Bani yang sudah akan menghisap lagi rokoknya tiba-tiba berhenti bergerak membiarkan rokoknya menggantung di udara. Seolah pertanyaan Dinda barusan membuatnya...terkejut?
Bani menoleh menatap Dinda yang masih sibuk mengusap-usap sendiri lengannya mencoba menghalau rasa dingin yang semakin menusuk tulang.
Bani benci fakta bahwa gadis ini mengetahui sandiwaranya. Sandiwara yang sudah ia lakukan dengan sangat sempurna sejak lama sehingga dia lupa bahwa sesungguhnya dia sedang bersandiwara.
Kenapa dari sekian banyak orang harus Dinda yang pertama mengetahuinya?
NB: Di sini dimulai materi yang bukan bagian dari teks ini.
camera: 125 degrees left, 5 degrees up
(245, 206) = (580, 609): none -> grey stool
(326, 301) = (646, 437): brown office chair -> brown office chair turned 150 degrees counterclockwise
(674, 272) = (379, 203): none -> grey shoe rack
Bahkan Dinda tidak lah mengenalnya.
Bani langsung menjetikkan rokoknya di asbak hingga padam dan buru-buru berdiri membuat Dinda yang berdiri di ambang pintu menatapnya bingung.
Belum sempat Dinda melontarkan pertanyaan lagi Dinda mendengar Bani yang berucap dengan kata-kata dingin sebelum meninggalkan Dinda sendirian dengan udara dingin Lembang.
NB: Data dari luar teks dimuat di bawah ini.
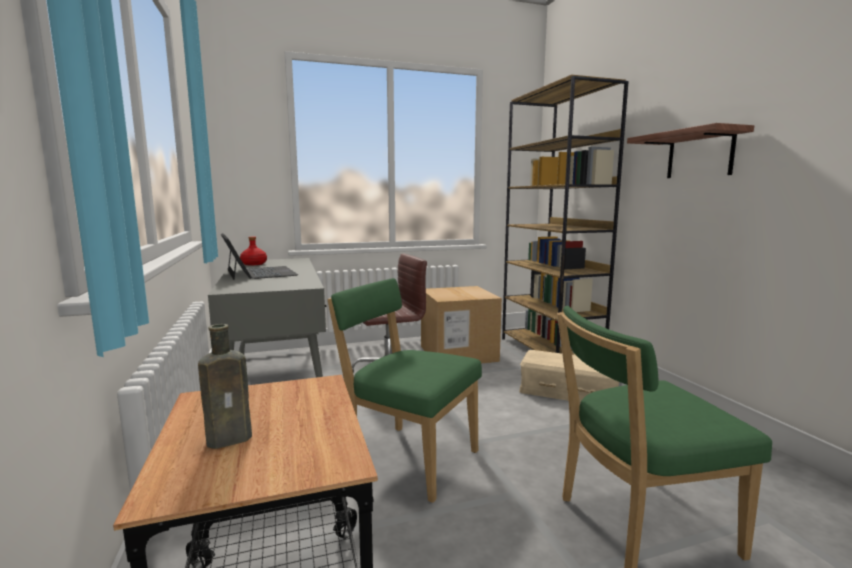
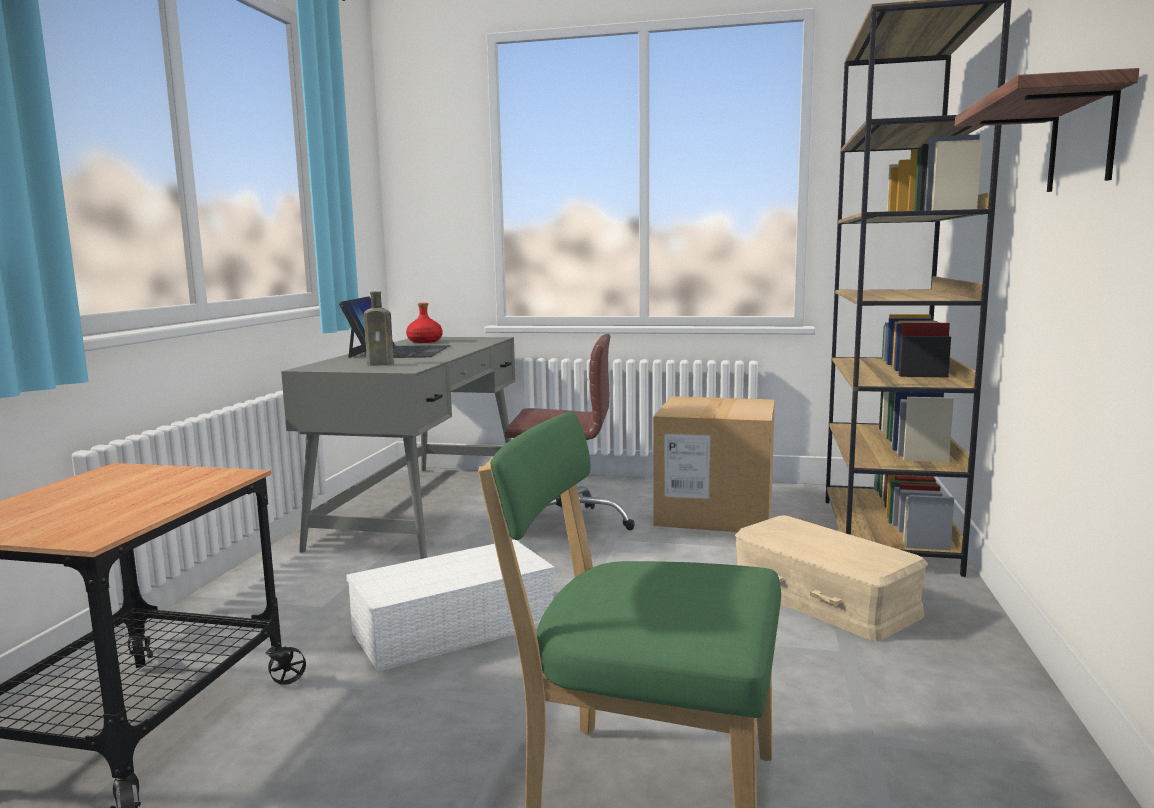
camera: 30 degrees right, 0 degrees up
(233, 438) = (67, 502): brown bottle -> brown bottle (382, 364)
(408, 458) = (455, 626): green chair -> white storage box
"Stop bersikap seolah lo kenal sama gue atau lo bakal nyesel, Dinda."
Dinda menatap kepergian Bani dengan kernyitan di dahi. "Apasih? Orang gue cuma nanya doang apa dia tadi cuma pura-pura tidur kenapa se-marah itu?" tanya Dinda kepada kekosongan di depannya. Karena yakin tidak akan mendapat jawaban, akhirnya Dinda pun memutuskan untuk kembali ke kamarnya.
Di lain tempat Bani berjalan dengan gusar kembali ke rumah Joglo. Meskipun Bani tau Dinda baru mengetahui satu sandiwaranya tetapi cowok itu tetap gusar. Karena tidak menutup kemungkinan jika Dinda bisa langsung mengetahui satu sandiwaranya, maka Dinda juga bisa mengetahui sandiwaranya yang lain.
Cewek itu bener-bener ngusik gue. Dinda, siapa lo sebenernya?